Rasanya hubungan yang kujalani dengan Radit dulu kembali terulang saat aku bersama Devan.
Tak ada status, hanya sahabat biasa.
Bedanya, perlakuan kedua laki-laki ini sangat berbanding terbalik.
Radit dengan segala sikap perhatian, lembut, romantis dan penyayangnya mampu membuatku sangat bergantung kepadanya. Dan Devan dengan sikap cuek, dingin yang masih sesekali ia perlihatkan dan tidak lupa pula sifat humorisnya yang kadang membuatku sempat tidak percaya jika orang sepertinya memiliki sifat seperti itu.

Rasanya terkadang aku bosan selalu stuck di hubungan tanpa kejelasan seperti ini.
Aku akui aku sudah mencintai Devan untuk kedua kalinya.
Terkadang aku berfikir lelah dengan hubungan seperti ini setelah apa yang pernah ku alami sebelumnya. Tetapi jika meminta kejelasan ke Devan rasanya aku tidak berani.
Aku takut jika hanya aku yang berharap di hubungan ini.

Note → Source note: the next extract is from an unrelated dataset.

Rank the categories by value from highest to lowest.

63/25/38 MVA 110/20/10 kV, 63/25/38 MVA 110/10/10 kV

Dua kali patah hati aku benar-benar menamengkan hatiku, agar tidak mudah lagi retak dan hancur.
Rasanya cukup sudah penderitaanku selama ini.

Tapi terus-terusan seperti ini juga tidak menguntungkanku.

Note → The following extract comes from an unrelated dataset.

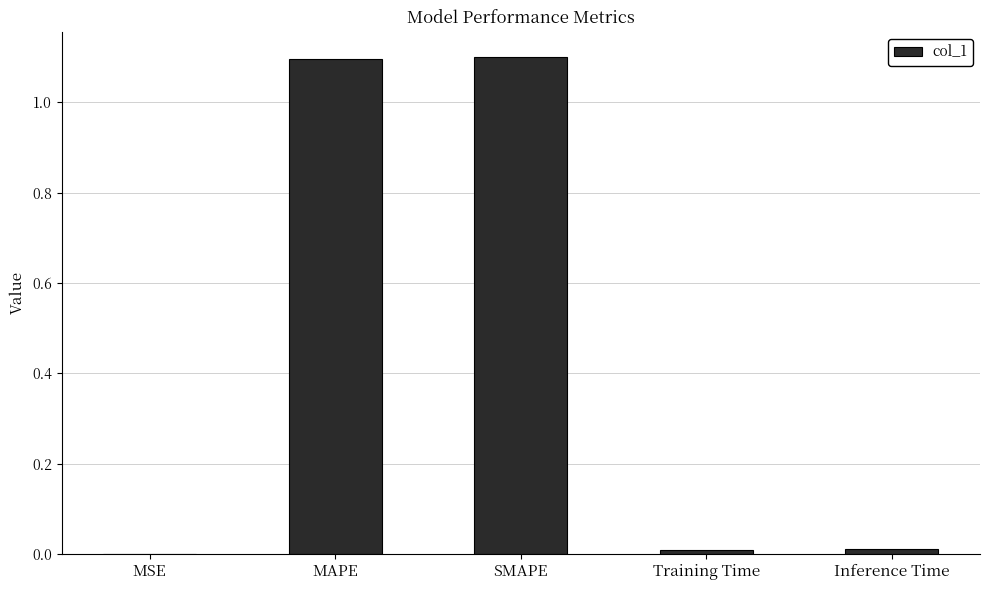

What is the sum of all values?

2.2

Jelaslah, aku gadis normal. Aku juga sudah dewasa. Rasanya tidak enak dan nyaman lagi menjalani hubungan seperti ini.
Aku butuh kejelasan, tidak seperti dulu yang semuanya ku anggap santai dan berjalan pasrah.
Aku tidak pernah tau seperti apa hati Devan.
Dia memang selalu bersamaku, tiap hari bertemu, tapi hubungan apa ini? Untuk meyakinkan hubungan kami ini lebih dari sekedar sahabat saja aku tidak berani menyatakannya.
Pasalnya, aku hanya lebih merasa menjadi teman untuk mengisi kekosongan hati Devan. Ia mungkin sampai sekarang masih tidak yakin kepadaku.
Wajar sih, mungkin Karena Pernah dihianati membuatnya sedikit lebih menjaga perasaannya agar tidak jatuh kesembarang orang.

Tapi aku? Aku sudah menemaninya selama ini?
Mencurahkan segala bentuk perhatian dan kasih sayang setulus hatiku.
Mencoba membuatnya melupakan sakit hatinya, walaupun hatiku sendiri masih belum sepenuhnya sembuh.
bersama Devan aku perlahan melupakan semuanya, rasa sakit dan kepedihanku. Dan akupun berharap ia juga bisa melupakan sakit hatinya.